Пусиков открыл створки обшарпанного шкафа. Глянул на висящую на плечиках ношенную одежду. Между вышедшими из моды пальтишками и куртками белели старые бутафорские крылья. Он вытащил их, оглядел, погладил. Верхние перья обтрепались и торчали белыми тонкими остьями, напоминая ежа альбиноса. Пытаясь развернуться к свету, он неловко задел локтем толстый альбом – тот упал со стуком и шелестом рассыпавшихся по полу фотографий.
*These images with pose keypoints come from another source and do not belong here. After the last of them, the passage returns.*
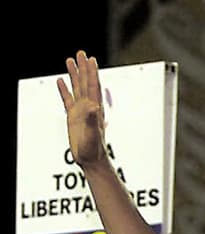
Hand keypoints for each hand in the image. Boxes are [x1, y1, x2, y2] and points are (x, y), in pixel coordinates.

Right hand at [57, 51, 109, 168]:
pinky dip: (64, 89)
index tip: (90, 59)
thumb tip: (93, 106)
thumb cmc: (93, 148)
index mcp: (94, 108)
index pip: (93, 86)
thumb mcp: (92, 133)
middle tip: (81, 53)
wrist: (90, 159)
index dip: (91, 72)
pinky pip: (67, 99)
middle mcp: (88, 107)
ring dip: (74, 74)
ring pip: (77, 88)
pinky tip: (61, 80)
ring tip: (70, 60)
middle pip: (85, 83)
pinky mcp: (73, 117)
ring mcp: (80, 111)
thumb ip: (92, 119)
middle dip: (83, 68)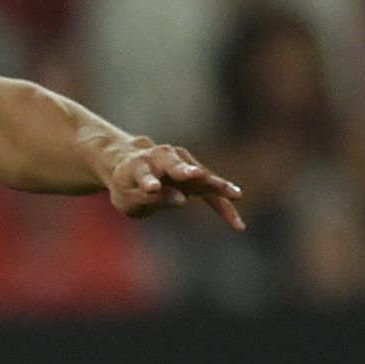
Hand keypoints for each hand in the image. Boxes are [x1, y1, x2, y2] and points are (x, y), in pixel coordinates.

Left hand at [99, 132, 247, 230]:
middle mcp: (161, 158)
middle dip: (184, 171)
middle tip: (195, 175)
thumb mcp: (128, 200)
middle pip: (175, 166)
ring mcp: (180, 162)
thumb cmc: (127, 186)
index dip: (148, 183)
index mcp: (137, 167)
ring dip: (214, 183)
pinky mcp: (195, 171)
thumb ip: (149, 199)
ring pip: (200, 175)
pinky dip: (223, 197)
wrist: (129, 162)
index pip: (143, 176)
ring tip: (233, 193)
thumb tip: (182, 199)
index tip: (152, 189)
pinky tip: (238, 205)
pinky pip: (210, 187)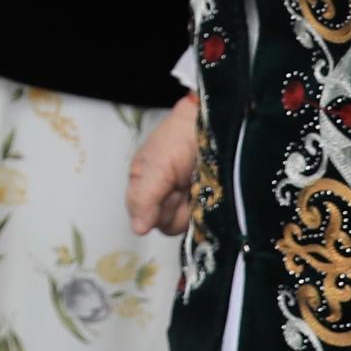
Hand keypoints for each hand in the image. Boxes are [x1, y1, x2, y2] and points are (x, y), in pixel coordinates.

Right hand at [127, 94, 202, 235]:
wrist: (213, 120)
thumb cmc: (180, 136)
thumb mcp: (156, 165)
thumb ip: (143, 197)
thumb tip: (137, 230)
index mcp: (143, 185)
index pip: (144, 217)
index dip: (156, 209)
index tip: (167, 192)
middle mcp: (163, 196)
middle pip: (165, 223)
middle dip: (175, 207)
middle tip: (184, 183)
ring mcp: (188, 200)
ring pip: (186, 223)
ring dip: (194, 207)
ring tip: (200, 183)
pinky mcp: (209, 204)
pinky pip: (206, 221)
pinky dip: (210, 209)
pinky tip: (212, 191)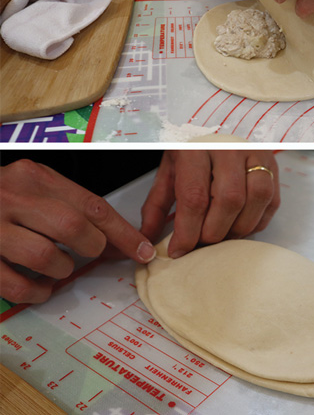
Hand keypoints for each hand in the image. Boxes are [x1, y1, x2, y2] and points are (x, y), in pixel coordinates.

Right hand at [0, 160, 154, 303]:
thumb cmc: (0, 197)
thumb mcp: (32, 186)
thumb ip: (69, 205)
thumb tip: (116, 240)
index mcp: (34, 176)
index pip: (93, 204)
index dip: (124, 232)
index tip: (144, 251)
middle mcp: (11, 197)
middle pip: (72, 227)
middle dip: (92, 248)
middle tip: (90, 254)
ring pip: (45, 257)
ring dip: (62, 269)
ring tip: (58, 266)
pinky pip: (15, 285)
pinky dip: (36, 292)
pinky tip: (40, 288)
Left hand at [140, 151, 280, 259]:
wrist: (218, 122)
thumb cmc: (192, 149)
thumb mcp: (168, 171)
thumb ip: (157, 206)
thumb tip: (148, 238)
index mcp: (196, 149)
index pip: (195, 197)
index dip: (188, 231)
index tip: (179, 250)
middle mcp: (230, 149)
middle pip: (229, 200)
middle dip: (215, 232)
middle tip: (202, 243)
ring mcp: (256, 155)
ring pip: (256, 199)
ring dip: (239, 228)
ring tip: (222, 235)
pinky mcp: (273, 165)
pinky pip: (271, 201)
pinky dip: (256, 222)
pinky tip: (239, 225)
Пусиков замер, прислушался. Ничего не услышал кроме своего дыхания и глухих ударов сердца – тихо. Повесил крылья на открытую дверцу, присел на корточки и стал собирать и рассматривать разбросанные фото.
Вот мама в балетной пачке, изогнулась в сложной акробатической фигуре, стоя на одной ноге, другую притянула сзади к голове. Увидел себя маленького, стоящего рядом с молодыми родителями с отцовской трубой в руках, папу с той же трубой, идущего в составе духового оркестра на демонстрации, вот – он с сестрой Аней, а здесь – обнявшись со своей первой любовью – Нателлой, вот – дочка с внуком. Он сунул последнюю фотографию за пазуху. Остальные сунул в альбом и поставил обратно на полку. Перекинул крылья через плечо, осторожно приоткрыл дверь, протиснулся в коридор, щёлкнул выключателем.